Truly an unusual soldier. 'Because we, and Xervish Flydd, can't do without you, Flangers.' She raised her head, never more beautiful, and looked him in the eye. 'And because you and I fought back to back in the tar pits of Snizort, and I care for you as a comrade-in-arms.'

"Then you'll understand that I must salve my honour in the only way left to me.'

'You won't relent?'

'I can't, Irisis. But first let me see to your hands. You must be in pain.'

She said naught to that but allowed him to lead her back to the air-floater, where he cleaned the cuts, smeared them with ointment and wrapped them in bandages of yellow cloth. When that was done, all with great gentleness and consideration, he put her hands in her lap. 'Now will you allow me to make my end?'

'Once you've paid your debt,' she said.

He frowned. 'What debt is that?'

'I risked my life, going down into the tar chasm to save yours. According to the customs of my people, and I think yours as well, you owe me a life.

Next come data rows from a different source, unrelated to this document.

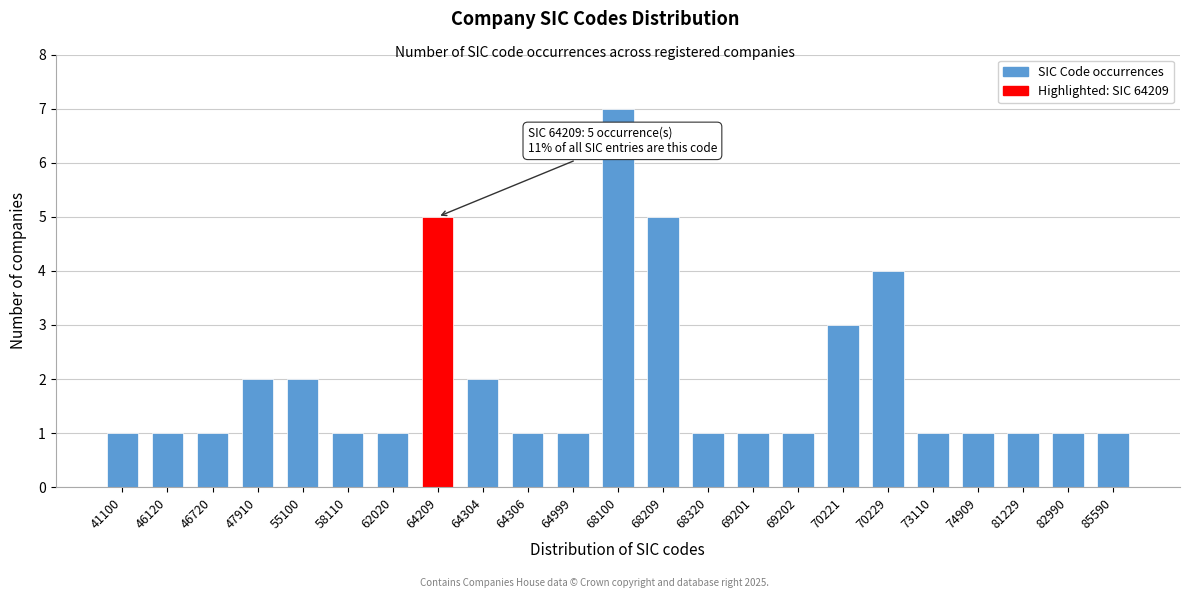

Reading left to right, extract all data points from this chart.

41100=1	46120=1	46720=1	47910=2	55100=2	58110=1	62020=1	64209=5	64304=2	64306=1	64999=1	68100=7	68209=5	68320=1	69201=1	69202=1	70221=3	70229=4	73110=1	74909=1	81229=1	82990=1	85590=1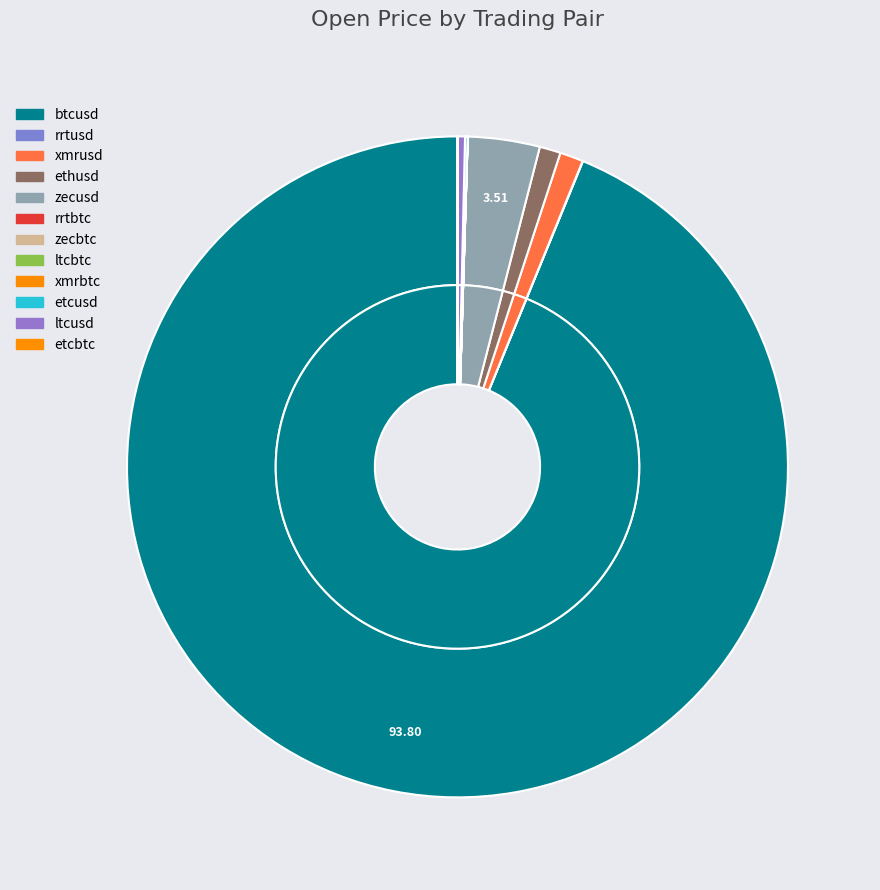

Rank the categories by value from highest to lowest.

btcusd, zecusd, xmrusd, ethusd, ltcusd, etcusd, rrtusd, zecbtc, xmrbtc, ltcbtc, etcbtc, rrtbtc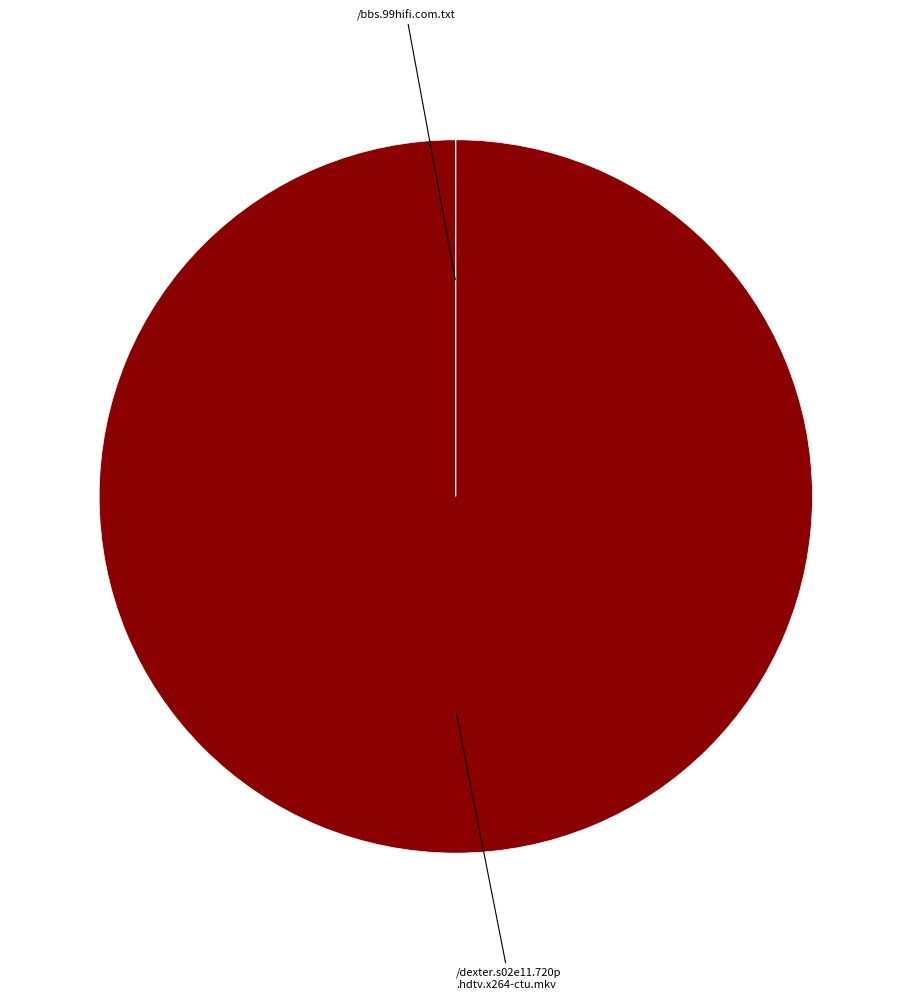

Is there a majority slice in this chart?

Yes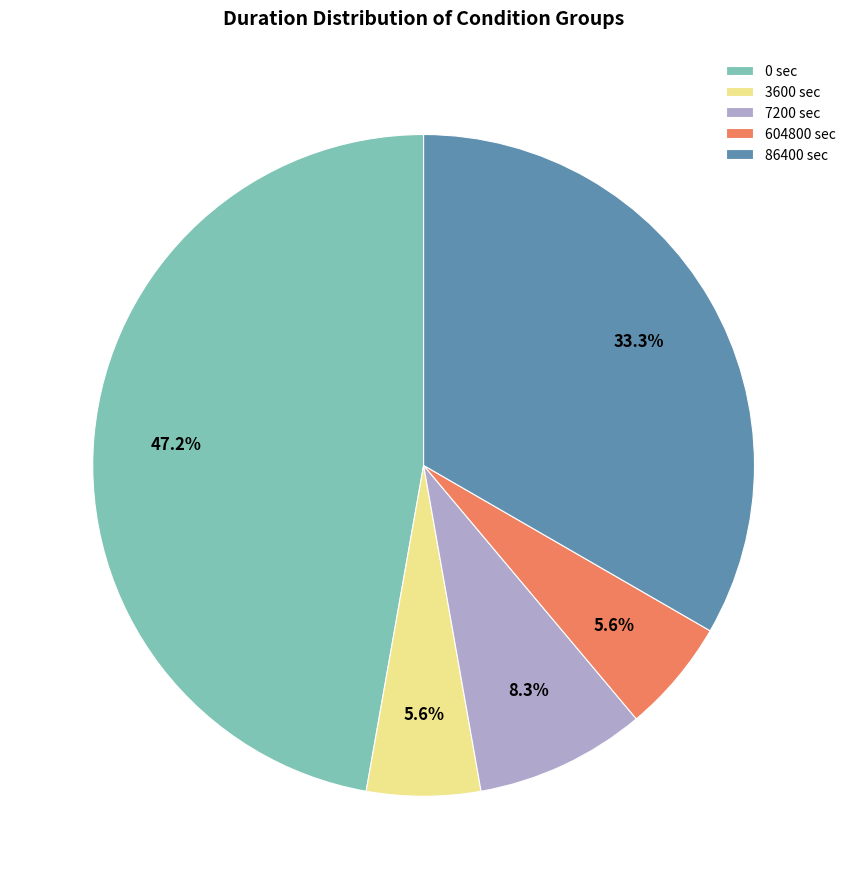

Count the number of slices in the pie.

5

That is also a matter of honour.’

'And I pulled you out afterwards.' He was sweating.

'I might have climbed out anyway,' she lied, 'so you didn't save my life.'

'You're asking for my life in return?' said Flangers.

'It's the only coin you have.'

He thought the matter through, and finally bowed his head. 'It is, as you say, a matter of honour. My life is in your keeping, and no longer mine to take, until you should release me.'

She let out her breath. 'Thank you, Flangers. You won't regret it.'

'I'll regret it every minute my own honour goes unrequited; he said, 'but I've given my word and won't go back on it.' He rose, turning towards the stern. 'But of course, should I ever save your life, the debt is paid, and mine will be in my keeping again. Honour must be satisfied.'

Irisis let him go, her troubles only postponed.